La serie, además, ya había dejado claro que no pretende limitarse a reproducir el libreto de Chris Columbus. El propio material oficial de Wizarding World subraya que veremos momentos “nunca antes vistos” de la primera novela, como partes ampliadas de la vida de Harry antes de Hogwarts, y la aparición adelantada de Lucius Malfoy en la historia del primer libro, una alteración cronológica que vuelve a marcar distancia respecto a la adaptación de 2001.
Un regreso que corrige una vieja ausencia
En ese contexto, Peeves encaja casi como una declaración de intenciones. En las novelas no era un simple adorno del castillo, sino una presencia constante, molesta y a menudo decisiva para el tono caótico de Hogwarts. Su exclusión del cine dejó la sensación de que el colegio perdía una parte de su personalidad más gamberra, y no es casual que Chris Columbus acabara señalando esa decisión como uno de sus mayores arrepentimientos. Ahora HBO tiene tiempo de sobra para recuperar a ese personaje sin que parezca una distracción prescindible.
Arte conceitual completa do Pirraça para a série Harry Potter. pic.twitter.com/SMjFV4DLu9
— Portal Harry Potter (@portalpotterbr) April 9, 2026
Lo interesante es que esta primera imagen no apunta a una reproducción literal del Peeves de los libros. Según la descripción recogida por ComicBook, el diseño filtrado muestra una versión más colorida que la imaginada para las películas, pero aun así se aparta del texto de Rowling: faltan elementos tan reconocibles como el sombrero con cascabeles o la pajarita naranja mencionados en The Goblet of Fire. Es decir, la serie recupera al personaje, pero lo hace reinterpretándolo, no conservándolo en formol.

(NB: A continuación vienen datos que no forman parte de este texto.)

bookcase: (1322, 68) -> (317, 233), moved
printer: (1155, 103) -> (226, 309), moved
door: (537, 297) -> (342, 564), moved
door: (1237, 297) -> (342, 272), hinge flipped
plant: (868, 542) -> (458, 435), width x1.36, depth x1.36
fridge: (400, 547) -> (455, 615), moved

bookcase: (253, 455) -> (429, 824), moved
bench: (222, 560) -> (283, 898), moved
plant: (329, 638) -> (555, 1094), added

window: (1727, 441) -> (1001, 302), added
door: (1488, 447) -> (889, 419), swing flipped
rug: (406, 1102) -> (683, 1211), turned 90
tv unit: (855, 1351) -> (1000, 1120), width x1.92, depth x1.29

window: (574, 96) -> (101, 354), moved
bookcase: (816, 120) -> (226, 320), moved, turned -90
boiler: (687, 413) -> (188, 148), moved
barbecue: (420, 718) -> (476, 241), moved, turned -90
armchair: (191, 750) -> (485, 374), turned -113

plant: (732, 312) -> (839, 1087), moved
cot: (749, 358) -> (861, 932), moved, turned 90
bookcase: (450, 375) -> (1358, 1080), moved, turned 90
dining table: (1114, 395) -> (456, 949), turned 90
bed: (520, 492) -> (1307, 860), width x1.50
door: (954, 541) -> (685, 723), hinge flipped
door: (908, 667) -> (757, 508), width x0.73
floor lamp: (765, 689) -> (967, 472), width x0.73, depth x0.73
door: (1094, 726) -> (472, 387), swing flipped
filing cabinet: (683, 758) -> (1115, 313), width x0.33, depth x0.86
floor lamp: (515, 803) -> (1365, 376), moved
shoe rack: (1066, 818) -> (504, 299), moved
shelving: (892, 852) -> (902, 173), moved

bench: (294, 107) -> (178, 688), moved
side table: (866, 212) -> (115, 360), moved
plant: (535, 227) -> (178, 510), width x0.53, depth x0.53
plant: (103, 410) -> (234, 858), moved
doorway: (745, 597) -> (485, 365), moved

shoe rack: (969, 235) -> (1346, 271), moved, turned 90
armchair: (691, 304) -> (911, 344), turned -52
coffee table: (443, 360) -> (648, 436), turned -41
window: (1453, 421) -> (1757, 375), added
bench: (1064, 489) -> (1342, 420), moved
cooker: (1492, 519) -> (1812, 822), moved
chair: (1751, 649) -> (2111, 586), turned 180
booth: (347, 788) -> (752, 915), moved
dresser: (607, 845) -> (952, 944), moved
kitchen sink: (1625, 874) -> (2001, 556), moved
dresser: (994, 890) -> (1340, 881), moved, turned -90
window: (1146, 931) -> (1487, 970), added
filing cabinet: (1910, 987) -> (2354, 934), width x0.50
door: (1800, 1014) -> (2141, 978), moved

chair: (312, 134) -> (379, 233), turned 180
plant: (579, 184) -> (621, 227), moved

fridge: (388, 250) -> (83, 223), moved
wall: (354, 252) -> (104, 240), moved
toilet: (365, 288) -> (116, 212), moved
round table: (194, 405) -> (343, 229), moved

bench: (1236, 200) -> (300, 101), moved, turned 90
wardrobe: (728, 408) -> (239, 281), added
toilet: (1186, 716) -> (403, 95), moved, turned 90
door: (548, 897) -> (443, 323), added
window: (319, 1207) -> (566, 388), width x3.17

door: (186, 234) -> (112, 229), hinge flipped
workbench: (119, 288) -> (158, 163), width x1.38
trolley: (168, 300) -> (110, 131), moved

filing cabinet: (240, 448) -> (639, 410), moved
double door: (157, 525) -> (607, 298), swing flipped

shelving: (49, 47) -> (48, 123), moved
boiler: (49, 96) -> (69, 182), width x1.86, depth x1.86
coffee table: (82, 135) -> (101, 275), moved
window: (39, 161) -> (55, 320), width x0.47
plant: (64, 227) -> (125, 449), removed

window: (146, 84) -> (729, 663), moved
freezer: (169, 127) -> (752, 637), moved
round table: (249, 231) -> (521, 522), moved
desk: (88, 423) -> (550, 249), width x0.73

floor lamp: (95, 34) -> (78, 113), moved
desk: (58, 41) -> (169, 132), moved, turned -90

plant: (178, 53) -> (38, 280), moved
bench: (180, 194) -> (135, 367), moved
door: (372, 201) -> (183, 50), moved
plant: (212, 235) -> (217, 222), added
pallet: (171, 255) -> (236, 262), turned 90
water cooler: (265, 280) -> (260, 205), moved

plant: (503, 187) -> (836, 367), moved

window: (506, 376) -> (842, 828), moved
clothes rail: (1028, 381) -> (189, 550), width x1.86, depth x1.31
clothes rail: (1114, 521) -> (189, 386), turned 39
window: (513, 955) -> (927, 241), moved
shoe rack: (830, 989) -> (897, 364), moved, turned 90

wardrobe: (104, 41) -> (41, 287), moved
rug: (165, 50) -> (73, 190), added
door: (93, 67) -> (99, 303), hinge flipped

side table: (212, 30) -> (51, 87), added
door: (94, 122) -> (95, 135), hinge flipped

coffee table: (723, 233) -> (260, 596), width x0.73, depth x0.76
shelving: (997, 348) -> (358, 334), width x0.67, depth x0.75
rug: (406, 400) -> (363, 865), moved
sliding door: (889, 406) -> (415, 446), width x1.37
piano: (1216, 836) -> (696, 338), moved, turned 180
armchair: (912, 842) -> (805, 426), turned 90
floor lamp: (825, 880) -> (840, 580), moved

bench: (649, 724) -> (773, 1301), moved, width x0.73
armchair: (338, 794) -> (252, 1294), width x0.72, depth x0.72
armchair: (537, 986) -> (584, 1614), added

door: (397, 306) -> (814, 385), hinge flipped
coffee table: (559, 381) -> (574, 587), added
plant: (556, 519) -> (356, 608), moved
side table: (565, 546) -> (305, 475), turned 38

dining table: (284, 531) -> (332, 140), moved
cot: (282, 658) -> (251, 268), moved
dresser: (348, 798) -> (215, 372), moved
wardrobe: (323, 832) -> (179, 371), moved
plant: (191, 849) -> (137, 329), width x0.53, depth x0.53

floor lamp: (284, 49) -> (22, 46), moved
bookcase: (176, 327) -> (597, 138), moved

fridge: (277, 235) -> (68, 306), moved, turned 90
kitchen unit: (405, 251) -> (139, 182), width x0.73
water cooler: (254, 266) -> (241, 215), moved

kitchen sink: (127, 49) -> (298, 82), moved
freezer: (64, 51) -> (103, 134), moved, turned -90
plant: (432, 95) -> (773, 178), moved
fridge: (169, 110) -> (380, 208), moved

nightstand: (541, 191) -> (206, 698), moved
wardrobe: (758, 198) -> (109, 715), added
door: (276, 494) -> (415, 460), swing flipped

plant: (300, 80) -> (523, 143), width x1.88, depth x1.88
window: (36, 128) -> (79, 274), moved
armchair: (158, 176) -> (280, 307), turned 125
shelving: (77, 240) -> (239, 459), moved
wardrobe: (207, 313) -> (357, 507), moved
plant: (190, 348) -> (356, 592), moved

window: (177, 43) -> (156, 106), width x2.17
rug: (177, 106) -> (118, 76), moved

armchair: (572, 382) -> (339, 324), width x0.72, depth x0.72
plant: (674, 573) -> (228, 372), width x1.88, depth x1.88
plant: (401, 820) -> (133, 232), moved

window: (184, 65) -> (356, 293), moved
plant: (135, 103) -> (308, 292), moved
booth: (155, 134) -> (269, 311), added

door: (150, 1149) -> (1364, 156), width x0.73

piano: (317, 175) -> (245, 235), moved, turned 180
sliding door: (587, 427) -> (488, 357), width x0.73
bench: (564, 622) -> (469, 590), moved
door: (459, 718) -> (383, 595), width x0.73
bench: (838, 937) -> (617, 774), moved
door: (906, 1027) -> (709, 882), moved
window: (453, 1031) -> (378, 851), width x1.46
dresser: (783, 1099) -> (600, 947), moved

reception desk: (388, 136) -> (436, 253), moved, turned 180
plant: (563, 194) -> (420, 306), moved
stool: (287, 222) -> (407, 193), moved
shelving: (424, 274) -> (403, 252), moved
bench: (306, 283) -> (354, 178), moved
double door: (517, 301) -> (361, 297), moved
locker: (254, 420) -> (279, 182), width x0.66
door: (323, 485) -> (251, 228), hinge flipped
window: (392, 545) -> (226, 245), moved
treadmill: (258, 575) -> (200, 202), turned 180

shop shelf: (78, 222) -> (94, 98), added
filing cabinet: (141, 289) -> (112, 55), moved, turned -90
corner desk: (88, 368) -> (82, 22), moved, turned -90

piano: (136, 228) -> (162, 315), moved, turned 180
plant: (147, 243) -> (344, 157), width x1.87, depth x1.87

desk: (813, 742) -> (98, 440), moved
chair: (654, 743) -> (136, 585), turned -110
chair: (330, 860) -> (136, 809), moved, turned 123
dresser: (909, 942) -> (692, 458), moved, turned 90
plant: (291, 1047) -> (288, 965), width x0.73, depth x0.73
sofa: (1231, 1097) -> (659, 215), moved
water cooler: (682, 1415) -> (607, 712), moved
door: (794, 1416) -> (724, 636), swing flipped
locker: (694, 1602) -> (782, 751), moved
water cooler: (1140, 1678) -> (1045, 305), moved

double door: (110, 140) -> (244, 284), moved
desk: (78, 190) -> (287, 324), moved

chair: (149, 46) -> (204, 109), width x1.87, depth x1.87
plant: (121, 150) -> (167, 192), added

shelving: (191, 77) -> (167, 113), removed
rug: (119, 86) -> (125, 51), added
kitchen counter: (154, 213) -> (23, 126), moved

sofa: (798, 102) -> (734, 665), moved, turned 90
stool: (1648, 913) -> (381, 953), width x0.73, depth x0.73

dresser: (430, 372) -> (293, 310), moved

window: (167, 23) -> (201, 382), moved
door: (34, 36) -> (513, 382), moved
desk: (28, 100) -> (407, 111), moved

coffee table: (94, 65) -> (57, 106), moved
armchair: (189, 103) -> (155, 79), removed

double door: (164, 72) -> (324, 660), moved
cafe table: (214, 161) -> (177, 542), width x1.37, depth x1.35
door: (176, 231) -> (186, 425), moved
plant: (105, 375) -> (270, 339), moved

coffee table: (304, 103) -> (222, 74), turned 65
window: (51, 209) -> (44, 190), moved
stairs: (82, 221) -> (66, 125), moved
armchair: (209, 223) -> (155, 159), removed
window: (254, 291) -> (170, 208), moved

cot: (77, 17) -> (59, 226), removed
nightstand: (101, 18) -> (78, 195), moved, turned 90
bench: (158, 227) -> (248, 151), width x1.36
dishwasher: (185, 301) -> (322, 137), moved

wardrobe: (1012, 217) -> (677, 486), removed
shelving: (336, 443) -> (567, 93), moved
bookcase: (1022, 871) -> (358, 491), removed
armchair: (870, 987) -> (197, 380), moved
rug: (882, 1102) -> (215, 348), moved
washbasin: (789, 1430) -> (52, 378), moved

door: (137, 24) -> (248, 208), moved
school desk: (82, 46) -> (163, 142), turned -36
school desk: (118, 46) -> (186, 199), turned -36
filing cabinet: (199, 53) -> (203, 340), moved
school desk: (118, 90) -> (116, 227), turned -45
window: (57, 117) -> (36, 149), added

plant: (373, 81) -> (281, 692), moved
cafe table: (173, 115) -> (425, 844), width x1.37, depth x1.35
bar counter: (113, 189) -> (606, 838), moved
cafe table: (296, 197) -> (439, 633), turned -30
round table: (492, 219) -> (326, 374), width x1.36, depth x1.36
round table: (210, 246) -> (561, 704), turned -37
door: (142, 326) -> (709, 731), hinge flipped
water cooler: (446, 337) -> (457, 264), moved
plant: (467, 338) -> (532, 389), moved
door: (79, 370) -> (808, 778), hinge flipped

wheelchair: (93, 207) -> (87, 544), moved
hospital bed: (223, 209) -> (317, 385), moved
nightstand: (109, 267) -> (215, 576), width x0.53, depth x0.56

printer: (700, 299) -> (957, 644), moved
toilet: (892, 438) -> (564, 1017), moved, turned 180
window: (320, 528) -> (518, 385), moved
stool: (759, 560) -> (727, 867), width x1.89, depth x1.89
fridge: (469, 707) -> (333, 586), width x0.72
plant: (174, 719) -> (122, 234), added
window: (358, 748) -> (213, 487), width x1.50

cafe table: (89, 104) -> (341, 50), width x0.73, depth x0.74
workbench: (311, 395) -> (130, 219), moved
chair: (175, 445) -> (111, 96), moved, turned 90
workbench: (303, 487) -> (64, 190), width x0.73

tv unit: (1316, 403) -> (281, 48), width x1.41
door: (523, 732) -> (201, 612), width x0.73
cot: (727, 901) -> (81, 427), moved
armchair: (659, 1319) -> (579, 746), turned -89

Más fidelidad al libro, pero sin copiar el canon visual
Ese equilibrio entre fidelidad y revisión parece ser, de hecho, la apuesta central del proyecto. El teaser oficial remarca que esta nueva adaptación se sitúa de forma más visible en los años noventa y que pretende desarrollar pasajes apenas sugeridos en el libro original. Con ese enfoque, HBO parece menos interesada en vender una copia ampliada de las películas que en presentar una lectura más extensa del material de partida, aunque eso implique mover piezas, adelantar personajes o rediseñar figuras tan reconocibles como Peeves.